# 2k Ravenwing 7th ed



## fatmantis

So just playing with some ideas for my Full Ravenwing list...

Hq: sammy sableclaw? or bike? leaning to landspeeder av14 should be good now.
5 x command squad Banner of DEV
1 x G\L

troops: 3 x bikes x3 meltas
6 bike x flamers
AB MM
Landspeeder M/L (combat squad?)

6 bike x flamers
AB MM
Landspeeder M/L (combat squad?)

Fast: 2 x Dark shroud
5 X Black knights
1x G\L

Formation: Stormwing: 
2 x stormtalon skyhammer
1 x stormraven MM/Assult cannon(side sponsons?)

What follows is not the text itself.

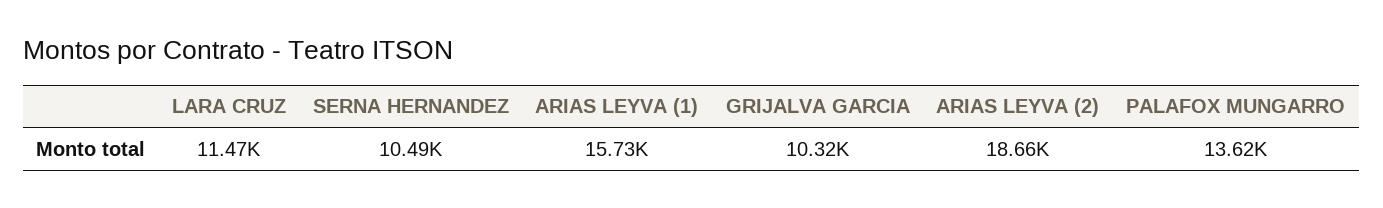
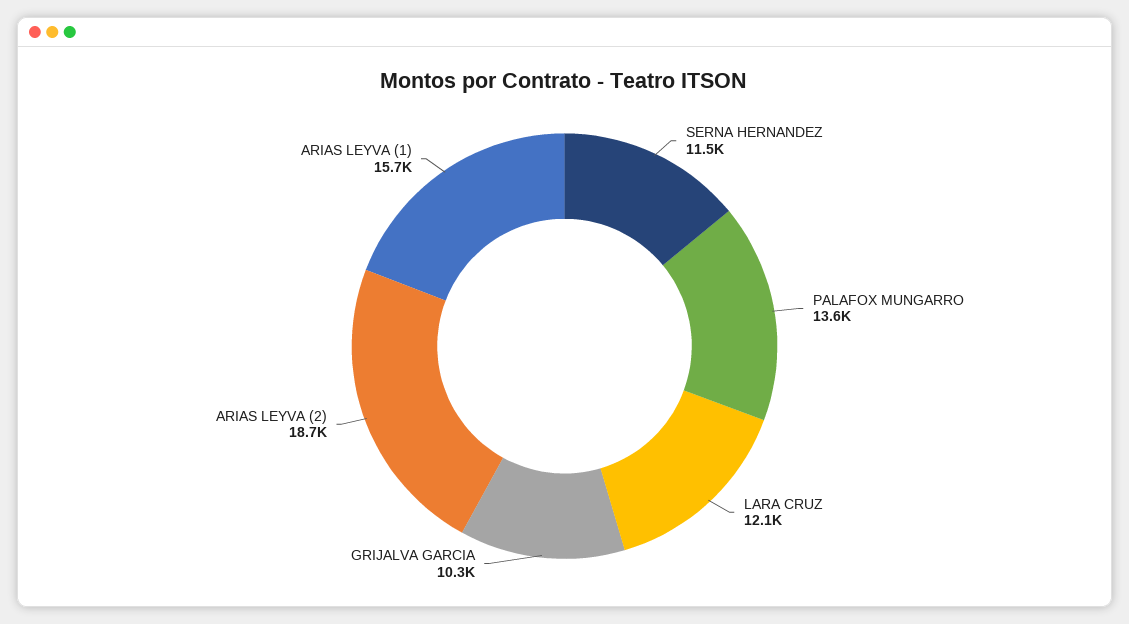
LARA CRUZ: 11470 -> 12100
SERNA HERNANDEZ: 10490 -> 11500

so what do you think? thinking dropping 1 dark shroud for side sponsons on the raven. Thoughts...havent had a chance to play a game of 7th yet as ive been to busy teaching other to play it..but id like to start with my ravenwing. comments?


----------



## fatmantis

bump


----------



## fatmantis

thuoghts`


----------



## kickboxerdog

hey ya, just wondering if you had a chance to run this list , ive just got hold of a full ravenwing army and wanna get some ideas.

also just a question you put 5 bikes in your command squad, but under the ravenwing command squad entry there no option to expand this to 5 bikes? just wondering if im missing a FaQ or something.


----------